"Алексей Варламов. Красный шут (Биографическое повествование об Алексее Толстом) " - читать интересную книгу автора

повел себя совсем не так, как масон П.П. Тургенев, отпустивший молодую жену,
и жизнь закрутила сюжет, за который возьмется не всякий романист.
3 февраля 1882 года Александра Леонтьевна признавалась Бострому: "Жизнь
непрерывно ставит неразрешимые вопросы. Бедные дети! Опять разрывать их на
части. Опять выбор между тобой и ими... Алеша, я теряюсь. Что делать, что
делать... Я была убеждена, что не буду женой своего мужа, а при таком
положении, какое ему дело до моих отношений, до моей совести. Я страшно
ошиблась... Ясно я вижу намерения мужа - опять овладеть мной, опять сделать
меня вполне своей женой".
Ю.Оклянский сравнивает историю жизни Александры Леонтьевны с судьбой
Анны Карениной. Отчасти это справедливо, но с точки зрения последовавших
далее событий более яркой и точной выглядела бы параллель с романом
Голсуорси "Сага о Форсайтах".
В конце марта, когда граф Николай Александрович приехал к жене после
разлуки, произошло то, о чем у Голсуорси говорится: "Сомс - отвергнутый,
нелюбимый муж - восстановил свои права на жену путем величайшего, наивысшего
акта собственности". И подобно тому, как Ирэн бросилась к своему любовнику
архитектору Босини и свела его с ума рассказом о том, что произошло между
нею и мужем, Александра Леонтьевна написала Бострому отчаянное письмо:
"Я жалка и ничтожна, добей меня, Алеша. Когда он приехал и после
ненавистных ласок я надела на себя его подарок и смотрела на свое
оскверненное тело и не имела сил ни заплакать, ни засмеяться над собой, как
ты думаешь, что происходило в моей душе. Какая горечь и унижение; я
чувствовала себя женщиной, не смеющей отказать в ласках и благоволении. Я
считала себя опозоренной, недостойной твоей любви, Алеша, в эту минуту,
приди ты, я не коснулась бы твоей руки.
Жалкая презренная раба!
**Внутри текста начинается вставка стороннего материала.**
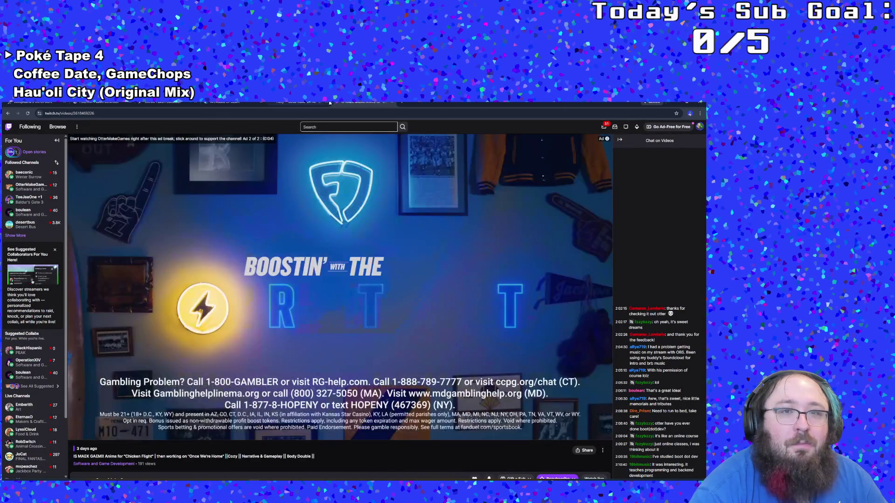
left_click(299, 103)
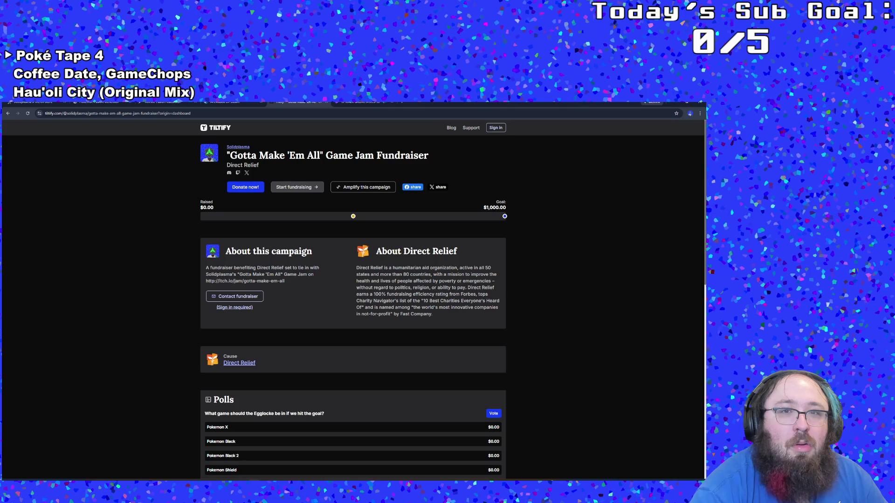
left_click(363, 103)
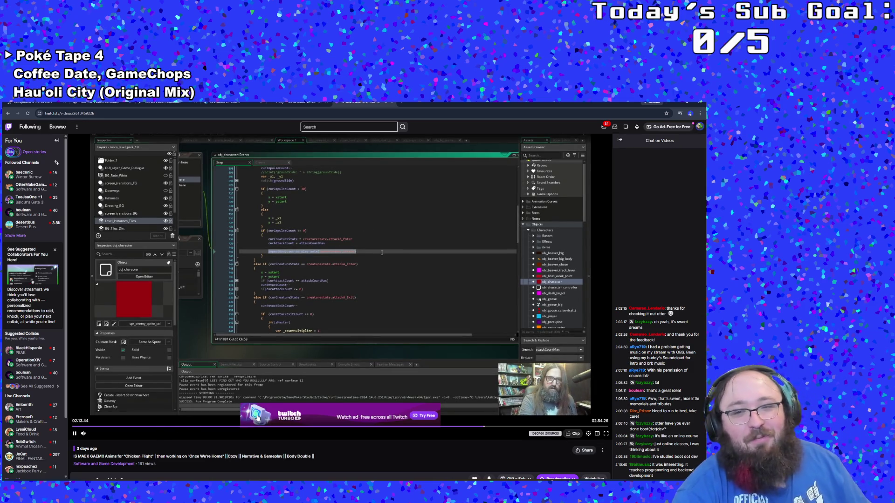
Scrub the VOD forward from 02:14:46 past the code, groundSlam and room-editor footage.
left_click(486, 428)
Алеша, если эта раба не вынесет позора... если
она уйдет к тому, с кем она чувствует себя не рабой, а свободным человеком,
если она для этого забудет долг и детей, неужели в нее кинут камнем? Кинут,
знаю я это, знаю.
Что может хорошего сделать для детей мать-раба, униженная и
придавленная?"
А что испытывал граф?
"Сомс упорно ел, но временами его охватывало такое ощущение, точно
кусок становился ему поперек горла. Правильно ли он сделал, что поддался
прошлой ночью чувству нестерпимого голода и сломил сопротивление, которое
уже так давно оказывала ему эта женщина, бывшая его законной женой,
спутницей жизни?
Его преследовало воспоминание об этом лице, о том, как он старался
оторвать от него ее руки, успокоить ее, о страшных сдавленных рыданиях,
каких ему никогда не приходилось слышать, - они и сейчас стояли у него в
ушах; преследовало непривычное, нестерпимое чувство раскаяния и стыда,
охватившее его в ту минуту, когда он остановился, глядя на нее при свете
одинокой свечи, прежде чем молча и тихо выйти из спальни.
И, совершив такой поступок, он теперь сам ему удивлялся".
Два месяца спустя после той ночи графиня Толстая ушла от мужа. На этот
раз бесповоротно. Однако судьбе и этого было мало. Она была беременна... И
вероятно, это тот самый редкий случай, когда можно с достоверностью
утверждать не только, как и когда был рожден будущий классик советской
литературы, но и при каких обстоятельствах зачат.